A infância é citada diretamente em dez objetivos. Os demais, exceto recursos marítimos, abordam a temática indiretamente. Foi a missão diplomática brasileira, inclusive, que levou o tema do trabalho infantil à cúpula, por se tratar de um assunto já superado em alguns países.
Para a criação da comissão, nós insistimos que houvesse a representação da sociedade civil e não apenas de ministérios. Somos parte de um grupo de oito organizações. Não é possível falar de metas para o futuro sem falar de infância.
Quais são os desafios para a implementação de políticas públicas?
O Brasil tem uma complexidade territorial. O país é muito grande. Podemos tratar e definir como será um programa, mas as famílias estão nos 5570 municípios. É lá onde ocorre a implementação. Esse é um desafio.

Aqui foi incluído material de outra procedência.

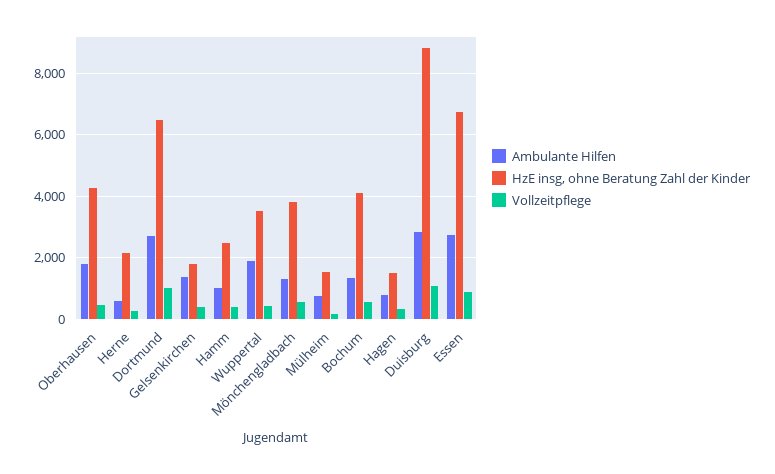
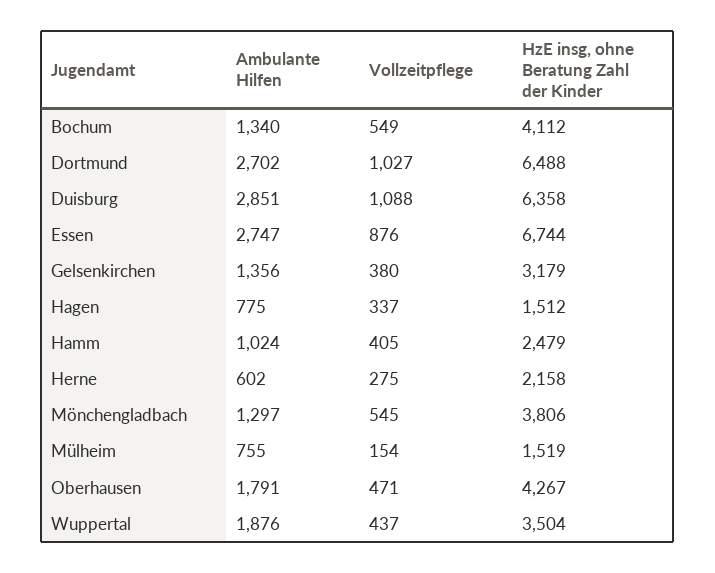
  {
    "Ambulante Hilfen": {
      "Oberhausen": 1791,
      "Herne": 602,
      "Dortmund": 2702,
      "Gelsenkirchen": 1356,
      "Hamm": 1024,
      "Wuppertal": 1876,
      "Mönchengladbach": 1297,
      "Mülheim": 755,
      "Bochum": 1340,
      "Hagen": 775,
      "Duisburg": 2851,
      "Essen": 2747
    },
    "HzE insg, ohne Beratung Zahl der Kinder": {
      "Oberhausen": 4267,
      "Herne": 2158,
      "Dortmund": 6488,
-     "Gelsenkirchen": 1800,
+     "Gelsenkirchen": 3179,
      "Hamm": 2479,
      "Wuppertal": 3504,
      "Mönchengladbach": 3806,
      "Mülheim": 1519,
      "Bochum": 4112,
      "Hagen": 1512,
-     "Duisburg": 8800,
+     "Duisburg": 6358,
      "Essen": 6744
    },
    "Vollzeitpflege": {
      "Oberhausen": 471,
      "Herne": 275,
      "Dortmund": 1027,
      "Gelsenkirchen": 380,
      "Hamm": 405,
      "Wuppertal": 437,
      "Mönchengladbach": 545,
      "Mülheim": 154,
      "Bochum": 549,
      "Hagen": 337,
      "Duisburg": 1088,
      "Essen": 876
    }
  }

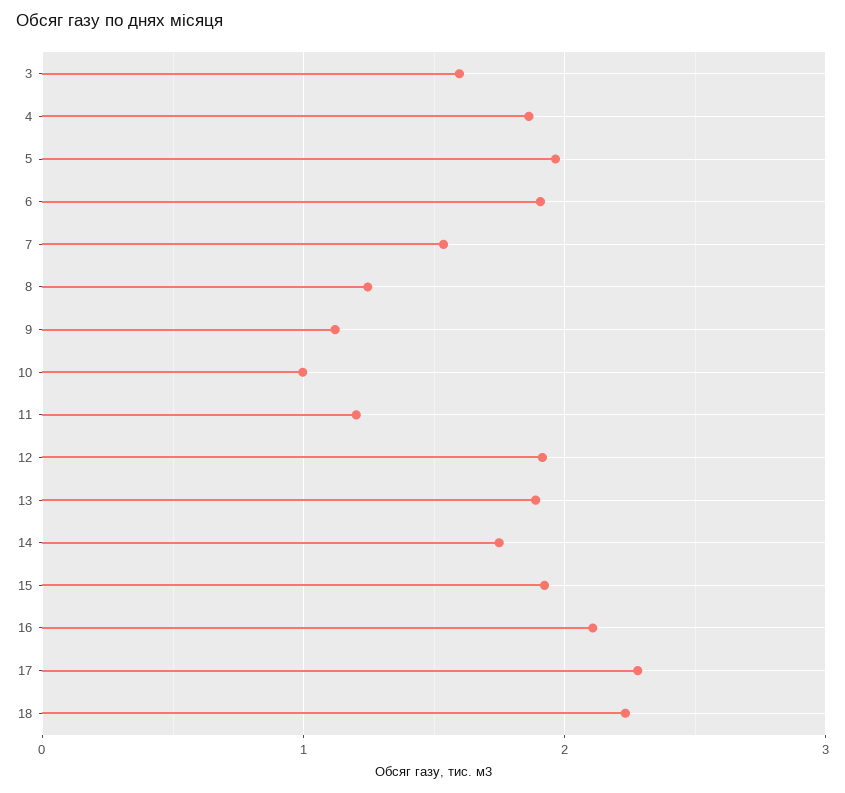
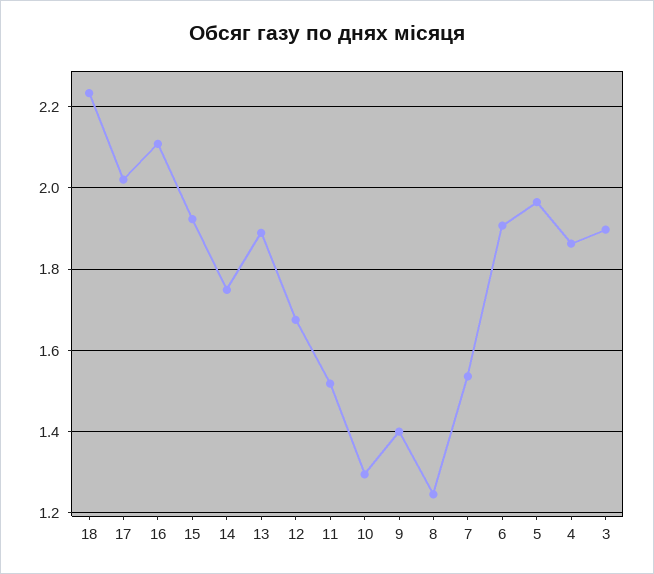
  {
-   "3": 1.6,
+   "3": 1.9,
    "4": 1.86,
    "5": 1.96,
    "6": 1.9,
    "7": 1.54,
    "8": 1.24,
-   "9": 1.1,
+   "9": 1.4,
-   "10": 1,
+   "10": 1.3,
-   "11": 1.2,
+   "11": 1.52,
-   "12": 1.9,
+   "12": 1.68,
    "13": 1.88,
    "14": 1.74,
    "15": 1.92,
    "16": 2.1,
-   "17": 2.3,
+   "17": 2.02,
    "18": 2.24
  }

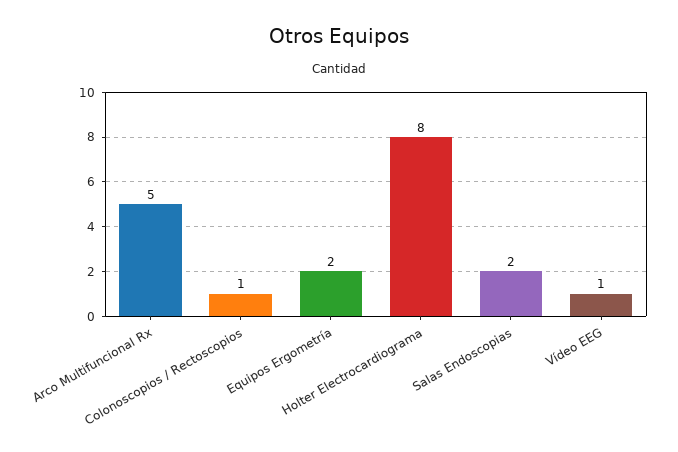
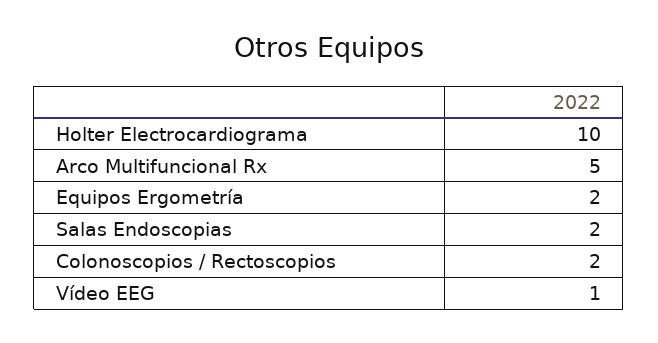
  {
    "Arco Multifuncional Rx": 5,
-   "Colonoscopios / Rectoscopios": 1,
+   "Colonoscopios / Rectoscopios": 2,
    "Equipos Ergometría": 2,
-   "Holter Electrocardiograma": 8,
+   "Holter Electrocardiograma": 10,
    "Salas Endoscopias": 2,
    "Vídeo EEG": 1
  }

Costumo dizer que há um esforço muito grande em produzir novas leis para preencher um vazio de políticas. O problema é a falta de implementação e não a falta de lei.

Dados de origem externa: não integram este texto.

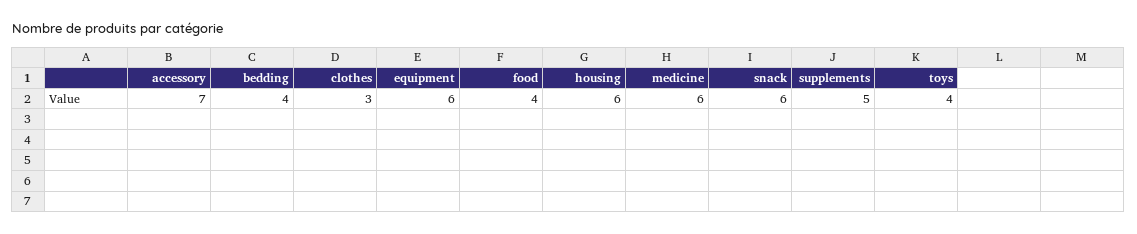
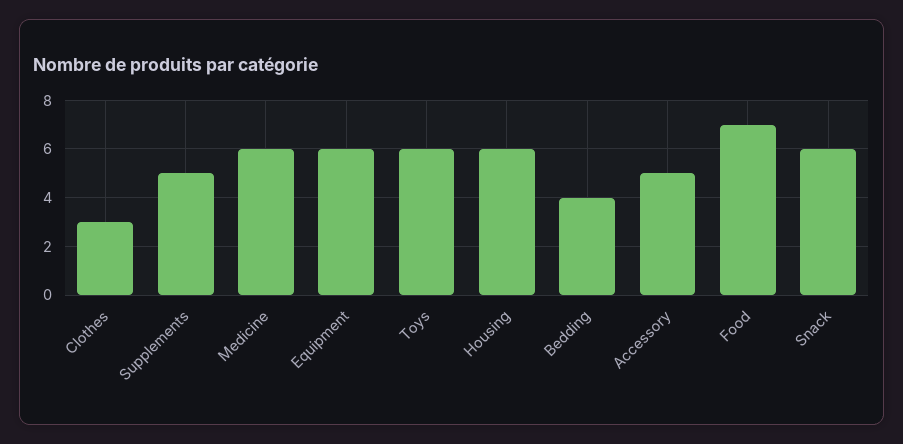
  {
-   "accessory": 7,
+   "accessory": 5,
    "bedding": 4,
    "clothes": 3,
    "equipment": 6,
-   "food": 4,
+   "food": 7,
    "housing": 6,
    "medicine": 6,
    "snack": 6,
    "supplements": 5,
-   "toys": 4
+   "toys": 6
  }

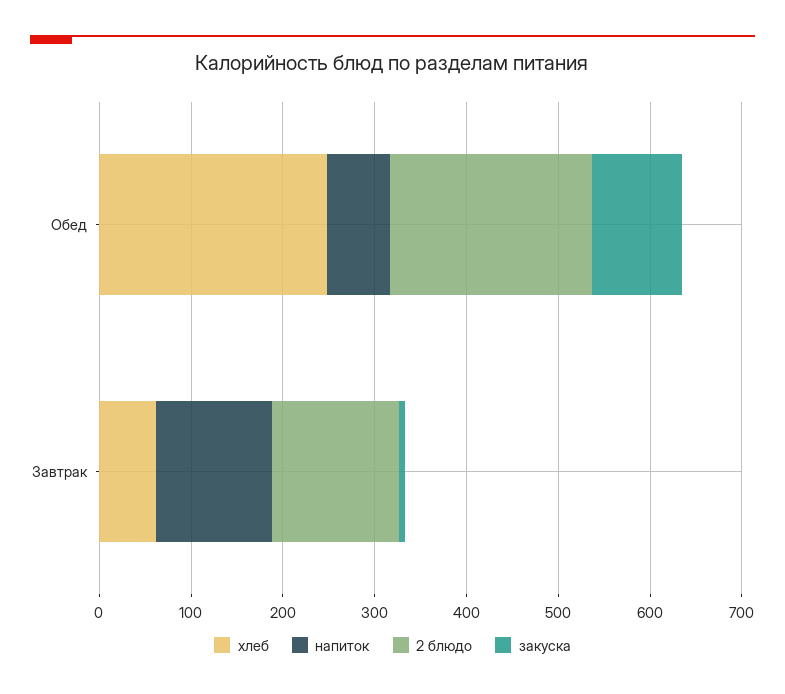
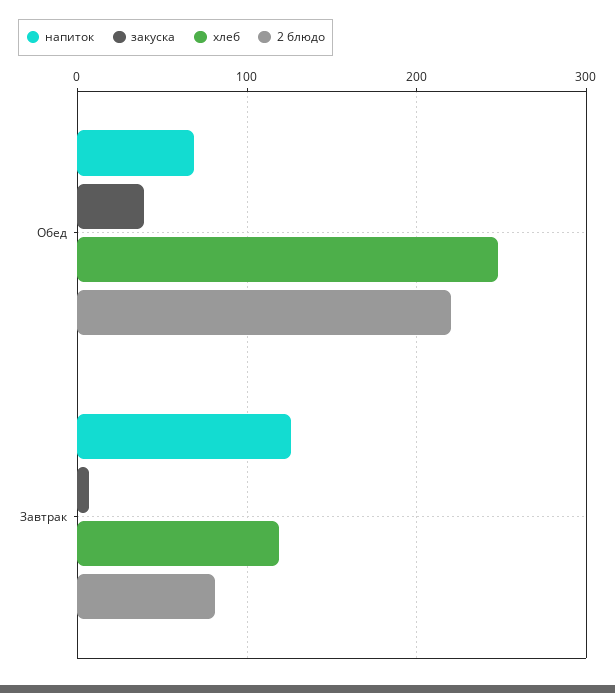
  {
    "хлеб": {
      "Обед": 250,
-     "Завтрак": 60
+     "Завтрак": 120
    },
    "напиток": {
      "Обед": 70,
      "Завтрак": 130
    },
    "2 блюдо": {
      "Обед": 220,
-     "Завтрак": 140
+     "Завтрак": 80
    },
    "закуска": {
-     "Обед": 100,
+     "Обед": 40,
      "Завтрак": 10
    }
  }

Quais profissionais atuam em advocacy?
É uma equipe multidisciplinar. São advogados, assistentes sociais, especialistas em estatística, sociólogos, assessores parlamentares, entre outros.
Nossa equipe é bastante mista. Todo posicionamento que fazemos passa primeiro por uma análise jurídica, considerando qual lei a proposta pode ferir ou agregar. Após a primeira análise, os outros profissionais do grupo realizam uma pesquisa do ponto de vista social.
Como isso acontece em relação ao Trabalho Infantil?
Para acompanhar o Trabalho infantil, por exemplo, nós mapeamos a Comissão de Constituição, Justiça e Cidadania (CCJ), na intenção de saber o que cada um dos membros pensava sobre a PEC 18/2011 – um conjunto de leis a respeito da diminuição da idade mínima para o trabalho.
Nesse assunto, nossos parceiros são Organização Internacional do Trabalho (OIT), Ministério Público do Trabalho (MPT) e Fórum Nacional de Prevenção e Erradicação do Trabalho Infantil (FNPETI). Esses são os atores que também estão no Congresso, atuando nessa pauta.
Como a comunicação pode contribuir para atuação do advocacy no combate ao trabalho infantil?
Um grande desafio é o aspecto cultural. Precisamos acabar com os mitos que dizem que é melhor trabalhar do que ficar na rua. Lugar de criança é na escola, nos espaços culturais. Acho que a Rede Peteca – Chega de Trabalho Infantil tem isso de bom. É importante investir no processo de informação desses jovens. Mesmo que os pais tenham trabalhado desde cedo, é importante que o filho não repita isso, para ter uma vida melhor.